-------------------------------------------------------------------------------
$Id: README.txt 5782 2008-02-16 21:59:05Z Gojomo $
-------------------------------------------------------------------------------
0.0 Contents

1.0 Introduction
2.0 Online Reference
3.0 Getting Started Tips
4.0 License

1.0 Introduction

Heritrix is the Internet Archive's open-source, extensible, web-scale,
archival-quality web crawler project. Heritrix (sometimes spelled 
heretrix, or misspelled or missaid as heratrix/heritix/heretix/heratix) 
is an archaic word for heiress (woman who inherits). Our crawler seeks 
to collect and preserve the digital artifacts of our culture for the 
benefit of future researchers and generations. 

2.0 Online Reference

The most up-to-date information about Heritrix is on the project wiki:

 http://webteam.archive.org/confluence/display/Heritrix/2.0.0
 
3.0 Getting Started Tips

The shell script 'heritrix' in the 'bin' directory is usually 
sufficient to launch Heritrix. You must use the '-a' launch flag to set 
an authentication password on the web user interface.
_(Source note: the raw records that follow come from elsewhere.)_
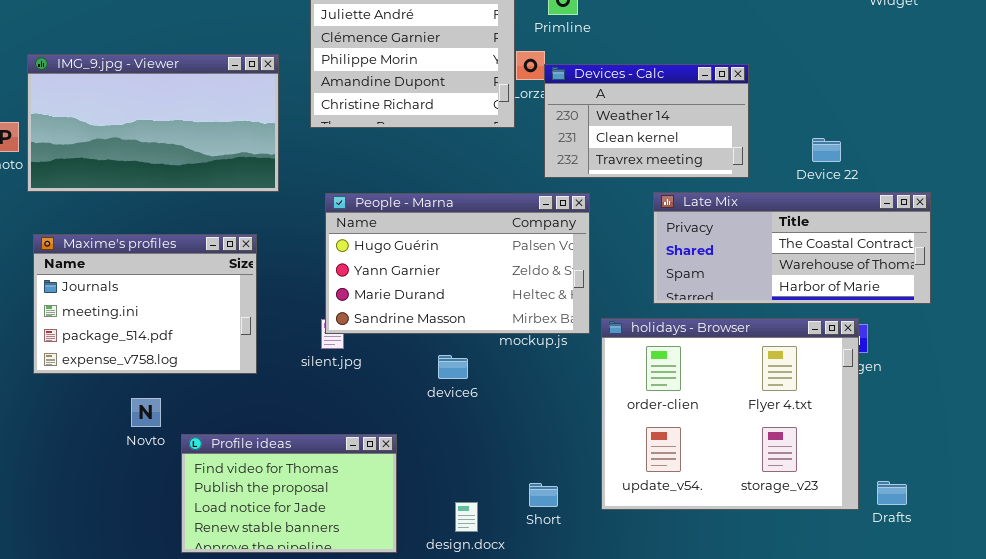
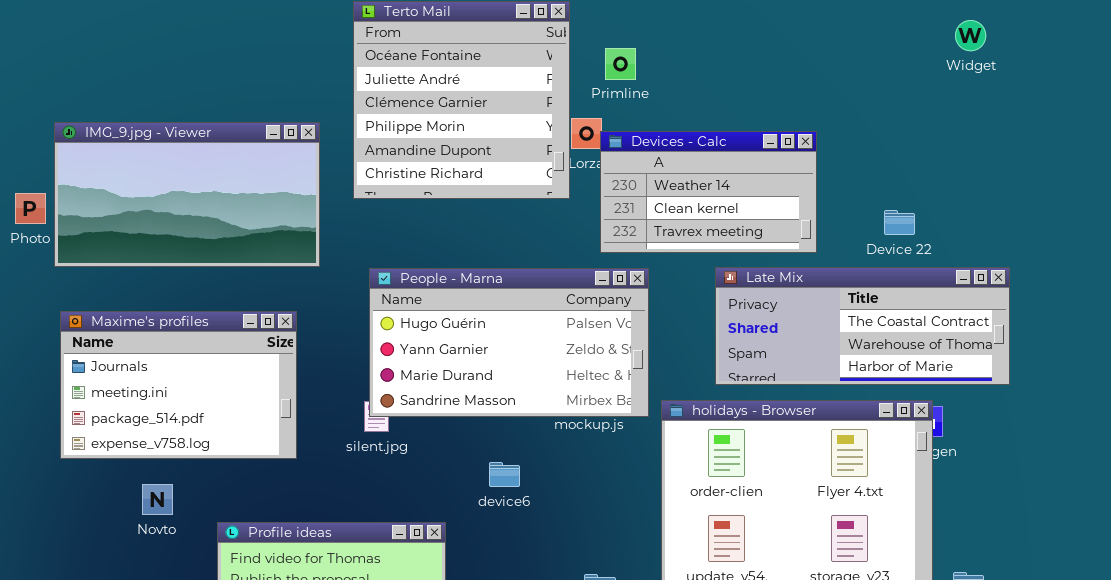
device6: [438,355,468,379] -> [489,462,520,487], moved
Novto: [131,398,161,427] -> [142,484,173,515], moved

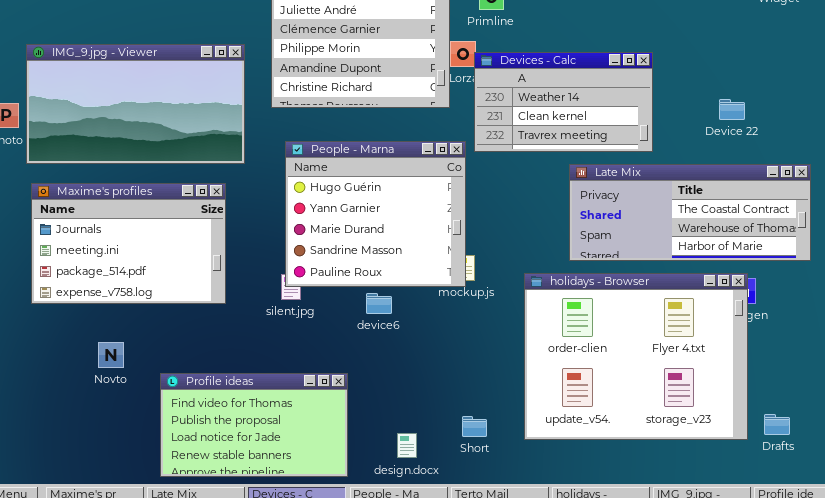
Device 22: [884,210,915,235] -> [719,99,745,120], moved
People - Marna: [369,268,649,417] -> [285,141,466,287], resized
Maxime's profiles: [60,311,297,459] -> [31,183,226,304], moved
device6: [489,462,520,487] -> [366,293,392,314], moved

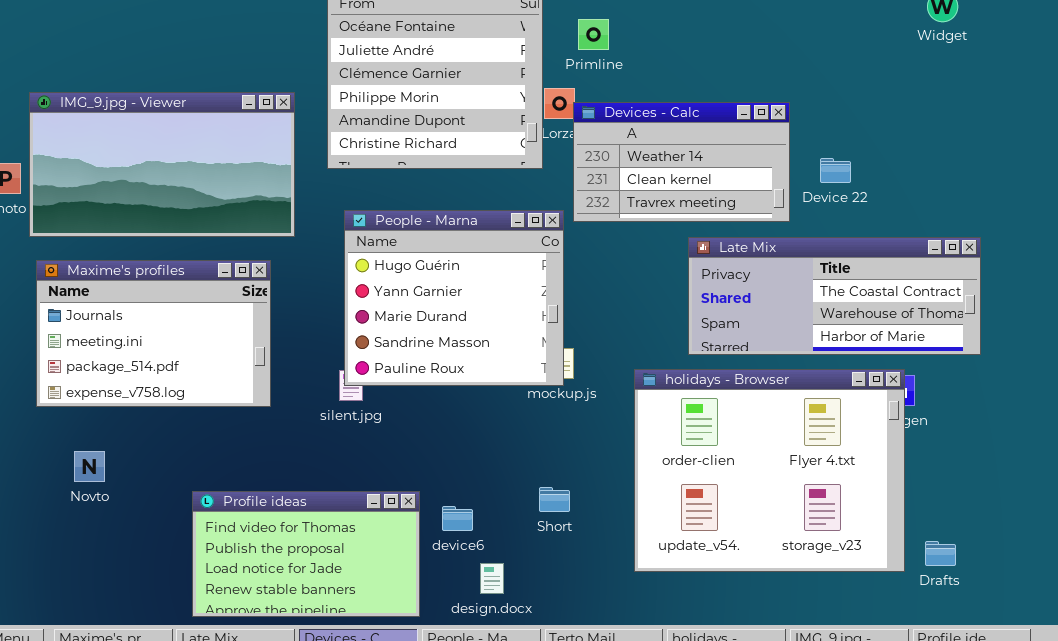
Device 22: [719,99,745,120] -> [820,158,851,183], moved
device6: [366,293,392,314] -> [442,506,473,531], moved
Novto: [98,342,124,368] -> [74,451,105,482], moved
Short: [462,416,487,437] -> [539,487,570,512], moved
You must use the 
'-b' launch flag if you want the web user interface to accept non-local 
connections. 

The bundled job profiles are good starting points for designing your 
own crawl configurations. However, they each require several changes 
before they will work for crawling:

- You must configure an 'operator-contact-url' on the job's global 
  settings sheet. This URL will be added to the 'User-Agent' included 
  on your crawl's outbound traffic, and should be an HTTP URL supplying 
  information about  the purpose of your crawl and containing contact 
  information if visited  sites need to report problems.
- You must supply one or more 'seed' URLs to serve as crawl starting 
  points. 

4.0 License

Heritrix is free software; you can redistribute it and/or modify it
under the terms of the GNU Lesser Public License as published by the
Free Software Foundation; either version 2.1 of the License, or any
later version.
                                                                                
Heritrix is distributed in the hope that it will be useful,
but WITHOUT ANY WARRANTY; without even the implied warranty of
MERCHANTABILITY or FITNESS FOR A PARTICULAR PURPOSE.  See the
GNU Lesser Public License for more details.
                                                                                
You should have received a copy of the GNU Lesser Public License
along with Heritrix (See LICENSE.txt); if not, write to the Free
Software Foundation, Inc., 59 Temple Place, Suite 330, Boston, MA
02111-1307  USA
                                                                                
Heritrix includes a variety of other open source libraries under the
terms of their respective licenses. Please consult those individual
licenses to learn whether the libraries are usable and redistributable 
in contexts other than the Heritrix distribution.